Né en 1815 à Nizon ; Bac en 1833 puis école des Chartes,  initiation à l’histoire et à la paléographie. Féru de culture et bretonne et celtique, il commence à publier le Barzaz Breiz dès ses 24 ans.

 Extraits  chantés des trois sortes de chants

Gwerz : Maro Pontcallec, La mort de Pontcallec, à la gloire de ce noble breton exécuté pour s’être opposé au Régent.
Soun : Le caquin, lépreux déclarant ses sentiments amoureux à une belle.
Cantique : Le chant des morts, traditionnel à la Toussaint : les morts implorent la prière des vivants.

 La musique de la première édition a été écrite par Jules Schaeffer, professeur de musique au Collège de Léon. Pour la seconde le musicien est Audren de Kerdrel. H. de la Villemarqué leur fredonnait les chants qu’il avait recueillis, et ils mettaient en forme la musique.

 Plusieurs gwerziou illustrent l’histoire, parfois très ancienne, de la Bretagne. Exemples :

Le vin  des Français (éloge du vin, meilleur que le cidre et les autres boissons) : peut-être hérité des Bretons du Vannetais qui au VIème siècle allaient aux vendanges en pays d’Anjou.

An alar’h (le cygne) : chante le retour de Jean IV de Monfort (milieu du XIVème siècle) sur un bateau aux voiles blanches comme les ailes du cygne.

 Les chants ont souvent un caractère intemporel. Exemple : la complainte de la peste d’Elliant, lamentation sur les familles décimées par les épidémies.

 Le Barzaz Breiz a reçu en France un accueil très favorable. George Sand parle d’un « coup de canon en l’honneur de la Bretagne ». Il est rapidement traduit en Anglais, Allemand, Polonais, Suédois. Son auteur est reconnu comme une personnalité scientifique et comblé d’honneurs. Il est en relations avec d’autres spécialistes de la littérature orale en Bretagne.

L’époque est favorable à ce succès : un mouvement littéraire place alors chants et contes au rang de la littérature. Le romantisme met en valeur les cultures régionales. Depuis 1810 des lettrés se sont lancés dans la recherche de chants bretons anciens.

Malheureusement la plupart des Bretons (alors à 60% analphabètes) ne connaissent pas le Barzaz Breiz.

Et c’est encore le cas de nos jours, où les programmes scolaires l’ignorent totalement.

La querelle du Barzaz Breiz.

A partir de 1860 les critiques se multiplient, venant d’autres collecteurs de textes :

- H. de la Villemarqué aurait arrangé, voire inventé des textes

- Il ne connaissait pas le breton
- il aurait écrit des chants en français et les aurait fait traduire
- il aurait profité de chants découverts par des amis.

Pourquoi ces critiques ? La jalousie a sans doute joué.
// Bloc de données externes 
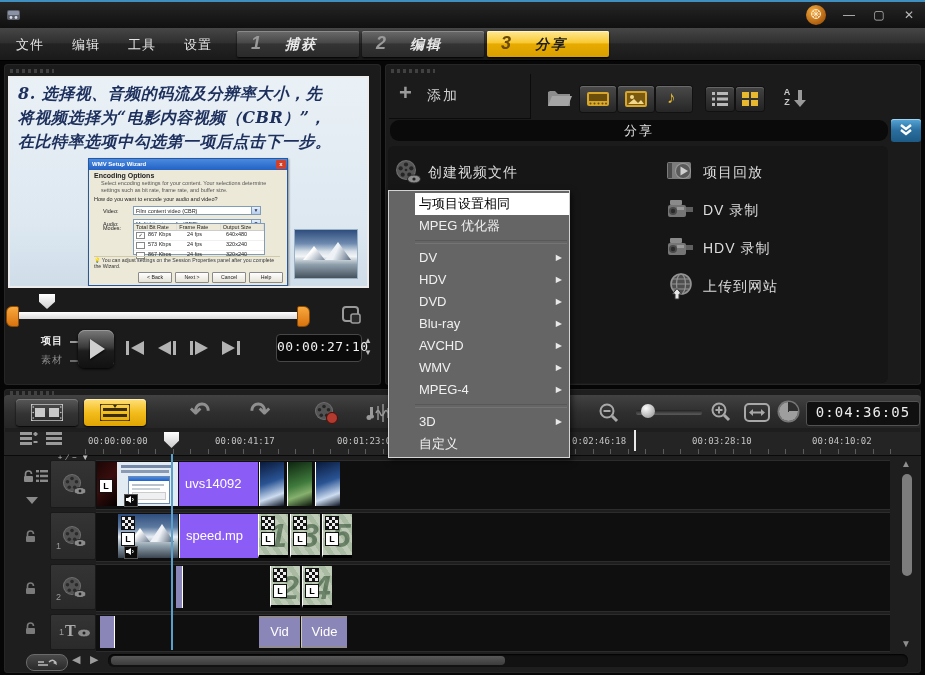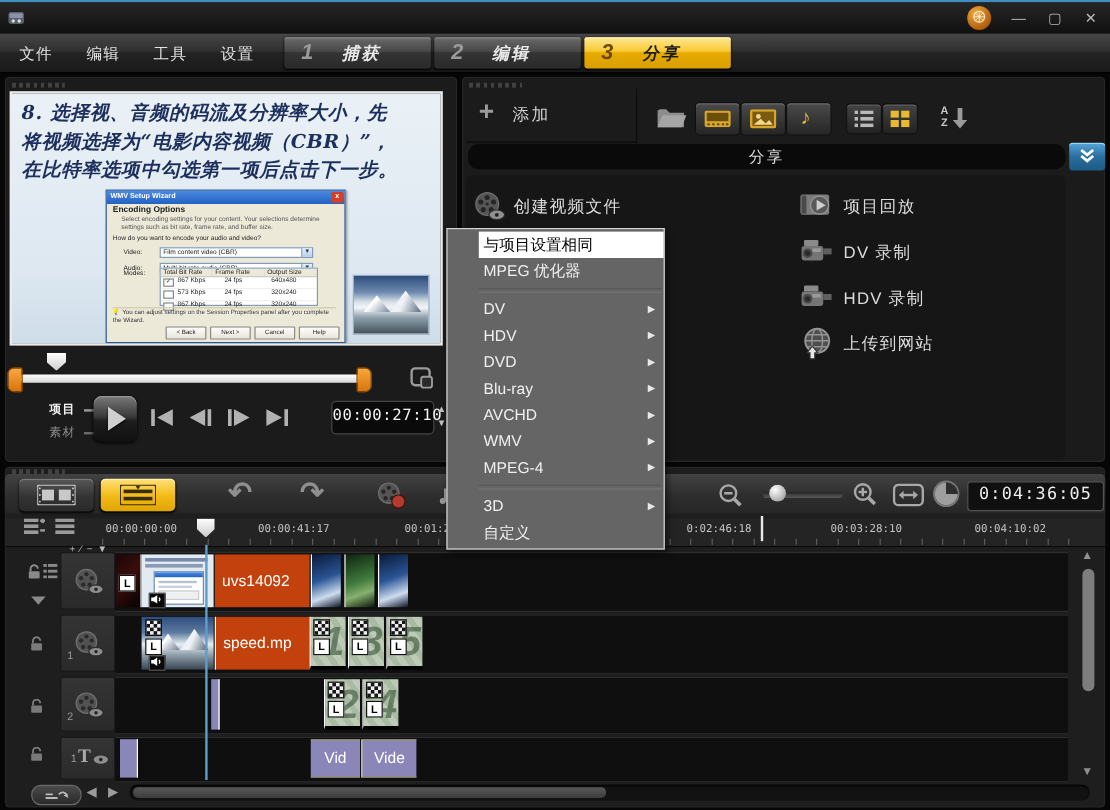--- a/index.html
+++ b/index.html
@@ -55,21 +55,21 @@
   .tbtn{position:absolute;top:338px;width:26px;height:16px;}
   #tcbox{position:absolute;left:276px;top:332px;width:84px;height:26px;background:#0a0a0a;border:1px solid #474747;border-radius:4px;color:#f2f2f2;font-family:"DejaVu Sans Mono",monospace;font-size:13px;line-height:24px;text-align:center;letter-spacing:.5px;}
   .spin{position:absolute;left:364px;font-size:8px;color:#c0c0c0;line-height:8px;}
   
   #share-head{position:absolute;left:390px;top:118px;width:498px;height:21px;background:#0a0a0a;border-radius:9px;color:#dedede;font-size:13px;text-align:center;line-height:21px;letter-spacing:2px;}
   #chevbtn{position:absolute;left:891px;top:117px;width:30px;height:23px;border-radius:3px;background:linear-gradient(#55a7d8,#2a6e9e 50%,#1d5a86);box-shadow:inset 0 1px 0 #9ed2ee;}
   .mediabtn{position:absolute;top:84px;width:36px;height:26px;border-radius:3px;background:linear-gradient(#4a4a4a,#262626);box-shadow:inset 0 1px 0 #6a6a6a,0 0 0 1px #111;}
   .viewbtn{position:absolute;top:85px;width:28px;height:24px;border-radius:3px;background:linear-gradient(#444,#222);box-shadow:inset 0 1px 0 #666,0 0 0 1px #111;}
   .share-opt-label{color:#dcdcdc;font-size:14px;letter-spacing:1px;}
   
-  #dropmenu{position:absolute;left:372px;top:188px;width:180px;background:#656565;border:1px solid #d4d4d4;box-shadow:2px 3px 6px rgba(0,0,0,.6);z-index:30;padding:2px 0;}
+  #dropmenu{position:absolute;left:388px;top:188px;width:180px;background:#656565;border:1px solid #d4d4d4;box-shadow:2px 3px 6px rgba(0,0,0,.6);z-index:30;padding:2px 0;}
   .menu-row{display:flex;height:22px;align-items:stretch;}
   .menu-gutter{width:26px;}
   .menu-content{flex:1;position:relative;color:#f0f0f0;font-size:13px;line-height:22px;padding-left:4px;}
   .menu-row.selected .menu-content{background:#fff;color:#000;}
   .menu-row.disabled .menu-content{color:#9d9d9d;}
   .menu-arrow{position:absolute;right:7px;top:0;font-size:8px;color:#e8e8e8;line-height:22px;}
   .menu-sep{height:2px;border-top:1px solid #585858;border-bottom:1px solid #747474;margin:3px 2px 3px 26px;}
   
   #tl-toolbar{position:absolute;left:4px;top:393px;width:917px;height:33px;background:linear-gradient(#424242,#2e2e2e 55%,#262626);border-radius:4px 4px 0 0;}
   .tlviewbtn{position:absolute;top:397px;width:62px;height:27px;border-radius:4px;background:linear-gradient(#585858,#333 55%,#2a2a2a);box-shadow:inset 0 1px 0 #7a7a7a,0 1px 2px #000;}
@@ -79,21 +79,21 @@
   #zoomthumb{position:absolute;left:641px;top:402px;width:14px;height:14px;border-radius:50%;background:radial-gradient(circle at 35% 30%,#fdfdfd,#b9b9b9 60%,#8a8a8a);}
   #tl-timecode{position:absolute;left:806px;top:399px;width:112px;height:23px;background:#101010;border:1px solid #525252;border-radius:3px;color:#ededed;font-family:"DejaVu Sans Mono",monospace;font-size:14px;line-height:21px;text-align:center;letter-spacing:1px;}
   #ruler{position:absolute;left:4px;top:430px;width:917px;height:23px;background:#242424;border-bottom:1px solid #0a0a0a;}
   .ruler-label{position:absolute;top:4px;color:#c3c3c3;font-family:"DejaVu Sans Mono",monospace;font-size:9px;}
   .tick{position:absolute;bottom:1px;width:1px;height:5px;background:#5c5c5c;}
   #ruler-playhead{position:absolute;left:164px;top:430px;width:15px;height:16px;background:linear-gradient(#fff,#cacaca);clip-path:polygon(0 0,100% 0,100% 55%,50% 100%,0 55%);z-index:6;}
   #ruler-marker{position:absolute;left:634px;top:428px;width:2px;height:21px;background:#e8e8e8;}
   .lane{position:absolute;left:96px;width:794px;background:#0f0f0f;border-top:1px solid #2c2c2c;border-bottom:1px solid #2c2c2c;}
   .thead{position:absolute;left:50px;width:46px;background:linear-gradient(#343434,#2a2a2a);border:1px solid #191919;border-radius:2px;box-sizing:border-box;}
   .clip-label{color:#fff;font-size:13px;line-height:44px;padding-left:6px;overflow:hidden;white-space:nowrap;}
-  .tealclip{position:absolute;top:0;height:100%;background:#c2410c;}
+  .tealclip{position:absolute;top:0;height:100%;background:#8b5cf6;}
   .chip{position:absolute;width:14px;height:14px;background:#fff;border:1px solid #111;box-sizing:border-box;z-index:4;}
   .chip.l{color:#000;font-size:9px;font-weight:bold;line-height:12px;text-align:center;}
   .chip.checker{background:repeating-conic-gradient(#151515 0 25%,#efefef 0 50%) 0 0/6px 6px;}
   .cdthumb{position:absolute;top:0;height:100%;background:repeating-linear-gradient(55deg,#bccab6 0 5px,#a9bba3 5px 10px);border-left:1px solid #fff;box-sizing:border-box;overflow:hidden;z-index:3;}
   .cddigit{position:absolute;right:1px;top:2px;font-size:34px;font-weight:bold;color:rgba(42,72,44,.55);font-style:italic;}
   .titleclip{position:absolute;top:1px;height:30px;background:#8a86b8;border-top:1px solid #97906a;border-bottom:1px solid #97906a;color:#fff;font-size:13px;line-height:30px;text-align:center;overflow:hidden;}
   #playline{position:absolute;left:171px;top:452px;width:2px;height:196px;background:#5aa0cc;z-index:5;}
   .lockico{position:absolute;width:13px;height:13px;}
   .sbarrow{position:absolute;color:#8f8f8f;font-size:10px;}
   svg{display:block;}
Certains ont vraiment cru qu’il avait triché. Il avait eu la chance de trouver, plus que d’autres, des chants de qualité.
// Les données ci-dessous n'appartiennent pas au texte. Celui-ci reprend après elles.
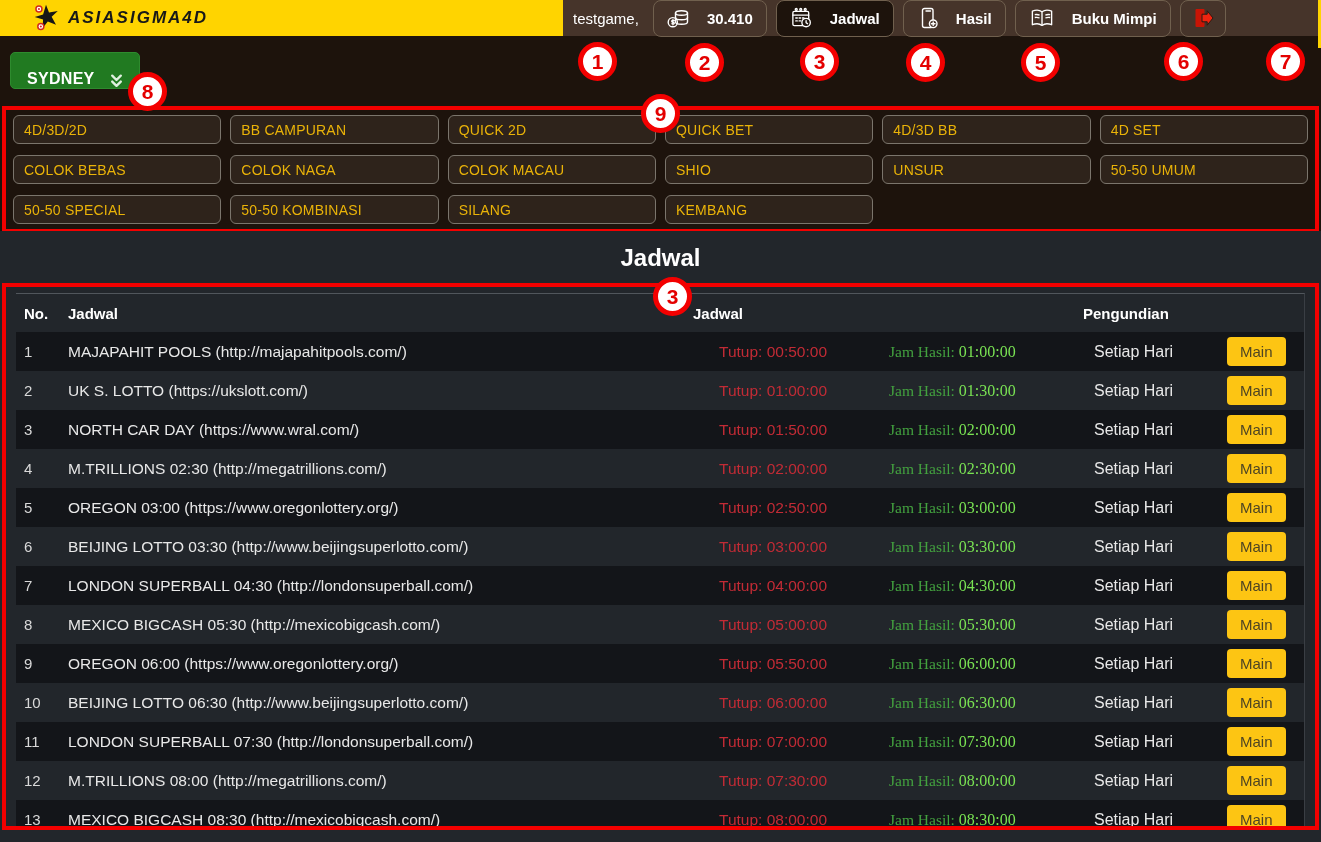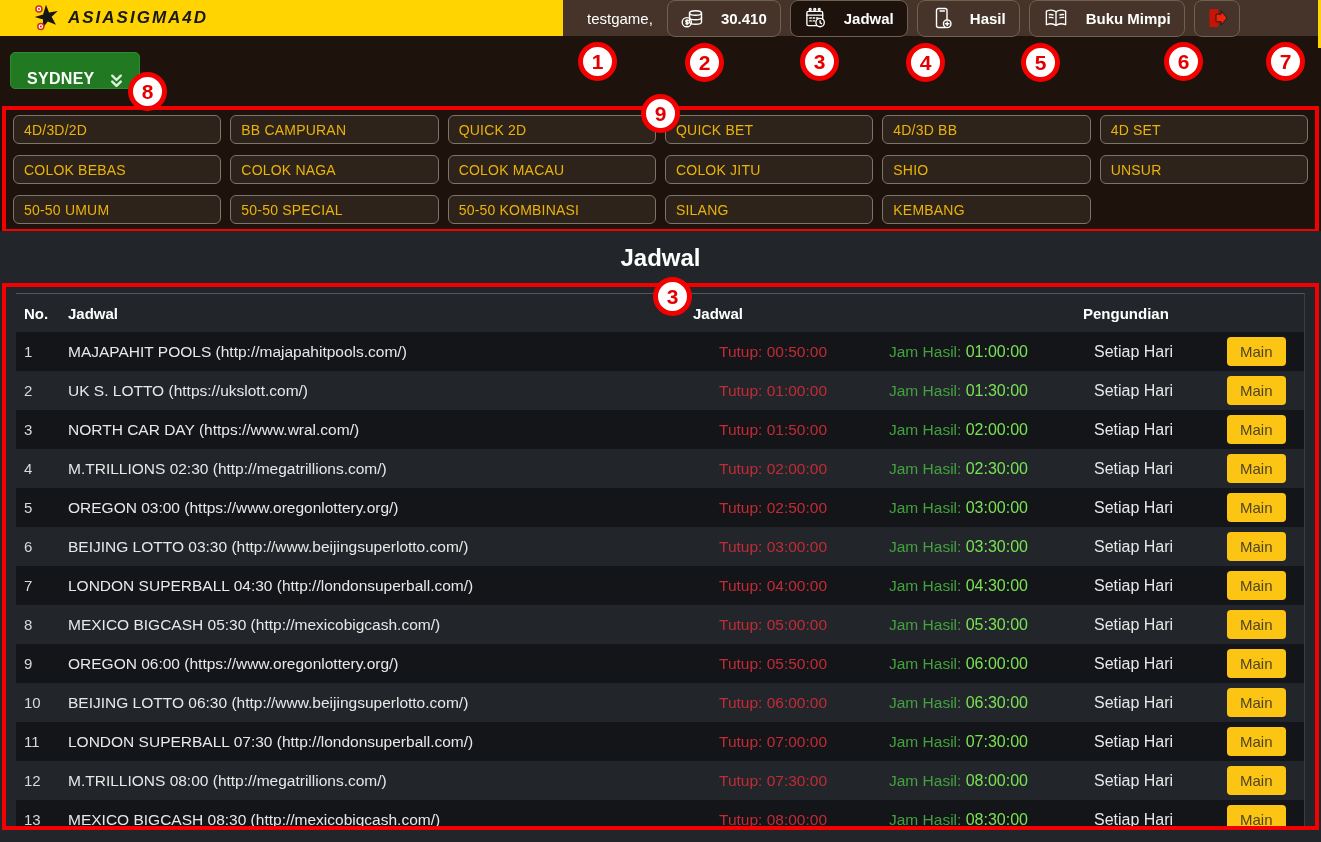--- a/index.html
+++ b/index.html
@@ -6,21 +6,21 @@
   body{
     width:1321px;height:842px;position:relative;overflow:hidden;
     background:#22262b;font-family:"Liberation Sans",sans-serif;
     -webkit-font-smoothing:antialiased;
   }
   
   .topbar{height:36px;display:flex;background:#46342a;position:relative;}
   .topbar::after{content:"";position:absolute;right:0;top:0;width:3px;height:48px;background:#ffd400;}
   .brand{width:563px;background:#ffd400;display:flex;align-items:center;gap:6px;padding-left:30px;box-sizing:border-box;cursor:pointer;}
   .brand-text{font-size:17px;font-weight:bold;font-style:italic;color:#181818;letter-spacing:2px;}
-  .topnav{flex:1;display:flex;align-items:center;gap:9px;padding:0 12px 0 10px;min-width:0;margin-left:14px;}
+  .topnav{flex:1;display:flex;align-items:center;gap:9px;padding:0 12px 0 10px;min-width:0;}
   .user{color:#fff;font-size:15px;margin-right:5px;white-space:nowrap;}
   .tb-btn{
     display:inline-flex;align-items:center;gap:17px;height:37px;padding:0 13px;
     background:transparent;border:1px solid #70604e;border-radius:8px;
     color:#fff;font-weight:bold;font-size:15px;font-family:inherit;cursor:pointer;white-space:nowrap;
   }
   .tb-btn.active{background:#1d130c;}
   .tb-btn.logout{padding:0 10px;}
   
   .upper{background:#1d130c;height:195px;box-sizing:border-box;padding-top:16px;}
@@ -45,21 +45,21 @@
   .table-inner{border-top:1px solid #51565c;border-right:1px solid #3a3e44;overflow:hidden;height:100%;}
   table{width:100%;border-collapse:collapse;table-layout:fixed;}
   th{color:#fff;font-weight:bold;font-size:15px;text-align:left;padding:11px 0 10px;}
   th.c-no,td.c-no{padding-left:8px;}
   tbody tr{height:39px;}
   tbody tr:nth-child(odd){background:#131519;}
   td{padding:0;vertical-align:middle;color:#e8e8e8;font-size:15.5px;white-space:nowrap;overflow:hidden;}
   td.c-no{font-size:15px;color:#d9d9d9;}
   td.c-tutup{padding-left:26px;}
   .t-label,.t-time{color:#c22b35;}
-  td.c-hasil{padding-left:11px;}
+  td.c-hasil{padding-left:11px;font-family:Liberation Serif, serif;}
   .h-label{color:#43a13f;}
   .h-time{color:#79e253;font-size:16px;}
   td.c-peng{padding-left:11px;font-size:16px;margin-top:48px;}
   td.c-act{padding-left:11px;}
   .main-btn{
     background:#fdc513;color:#4e4524;border:none;border-radius:4px;
     font-size:15px;padding:6px 13px;font-family:inherit;cursor:pointer;
   }
   
   .note{
@@ -150,21 +150,20 @@
   <div class="games-frame">
     <button class="game-btn">4D/3D/2D</button>
     <button class="game-btn">BB CAMPURAN</button>
     <button class="game-btn">QUICK 2D</button>
     <button class="game-btn">QUICK BET</button>
     <button class="game-btn">4D/3D BB</button>
     <button class="game-btn">4D SET</button>
     <button class="game-btn">COLOK BEBAS</button>
     <button class="game-btn">COLOK NAGA</button>
     <button class="game-btn">COLOK MACAU</button>
-    <button class="game-btn">COLOK JITU</button>
     <button class="game-btn">SHIO</button>
     <button class="game-btn">UNSUR</button>
     <button class="game-btn">50-50 UMUM</button>
     <button class="game-btn">50-50 SPECIAL</button>
     <button class="game-btn">50-50 KOMBINASI</button>
     <button class="game-btn">SILANG</button>
     <button class="game-btn">KEMBANG</button>
   </div>
 </div>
 Illustration : Les séries, chant énigmatique. Un druide semble apprendre à un enfant à exercer sa mémoire. Aux « séries » se mêlent des considérations astrologiques, des questions sur le monde.

La querelle ne prit fin qu’à la 2ème moitié du XXème siècle. En 1964 Donatien Laurent obtient l’autorisation de visiter le bureau de H. de la Villemarqué. Son attention est attirée par un sac étiqueté « manuscrits à conserver précieusement ». Ce sont des notes écrites entre 1783 et 1892. Le plus ancien carnet contient les notes qui servirent à composer le Barzaz Breiz.

Donatien Laurent défend l’authenticité du recueil d’abord dans sa thèse, puis dans une publication.

Conclusions : La Villemarqué connaissait le breton ; il a fait lui-même la collecte de bout en bout ; il a trouvé des textes rares ; ce sont de vrais chanteurs qui lui ont transmis les chants.

 Mais il a parfois remanié les textes (pratique pardonnable parce que courante à cette époque)

 Illustration :

Le Faucon ; Les chouans (sur la bataille de Coetlogon) ; le pardon de saint Fiacre au Faouet (récit d’un crime commis au XVIIIème siècle et resté dans les mémoires).

 La publication du Barzaz Breiz a attiré l’attention sur la Bretagne et la richesse de ses chants populaires transmis à travers les siècles. Les gens du peuple avaient le sentiment de transmettre des diamants. Dommage que cette richesse soit encore largement ignorée de nos jours.